Maintenant, ayant atteint un âge mûr, elle avoue que si elle n’avait été la veuve de Boumédienne, elle aurait sacrifié de bon gré sa vie pour ce leader hors pair. Issue d’une famille de dignitaires, elle a appris la modestie des grands et l’ascétisme auprès de Houari Boumédienne. En fait, elle n’arrête pas d’énumérer les qualités de cet homme qu’elle a vivement aimé. « C’était quelqu’un de très simple, de très cultivé, qui détestait la vantardise ». Pourtant, c’était le père légitime de l’armée quand Alger était La Mecque des révolutionnaires. Il n’a jamais manqué à soutenir, « sans réserves », l’autodétermination des peuples en lutte pour le recouvrement de leur liberté. Sa veuve en est tout à fait consciente et fière.

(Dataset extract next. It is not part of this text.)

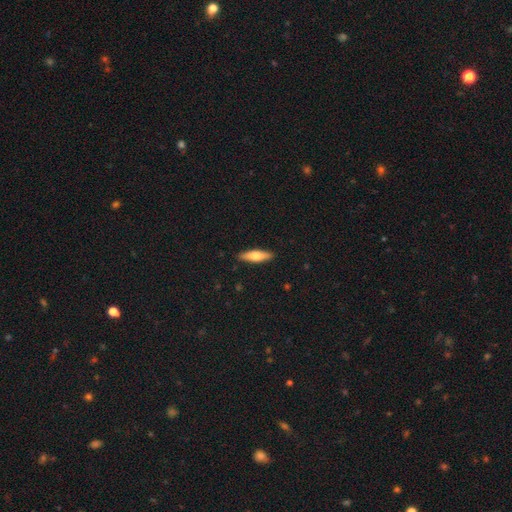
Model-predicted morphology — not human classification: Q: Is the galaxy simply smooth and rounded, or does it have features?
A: smooth — 61%.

En tant qu’historienne, ce qu’elle découvre avec le temps ne fait qu’agrandir son amour pour l’ancien chef d’Etat. Sans lui, elle n’allait pas être dans les coulisses d’une époque politique ayant comme héros Ben Bella, Bourguiba, Nasser ou autres ... Et c’est peut-être la raison d’avoir un penchant pour l’Histoire qu’elle a étudiée consciencieusement. Quelque part, elle en fait partie et en est témoin. Et à elle de rappeler à maintes reprises que son mari a été victime de tentatives d’attentat, comme en 1968, mais il n’a jamais condamné à mort les auteurs de ces tentatives. Car il était pragmatique dans ses positions et privilégiait « les faits aux paroles ».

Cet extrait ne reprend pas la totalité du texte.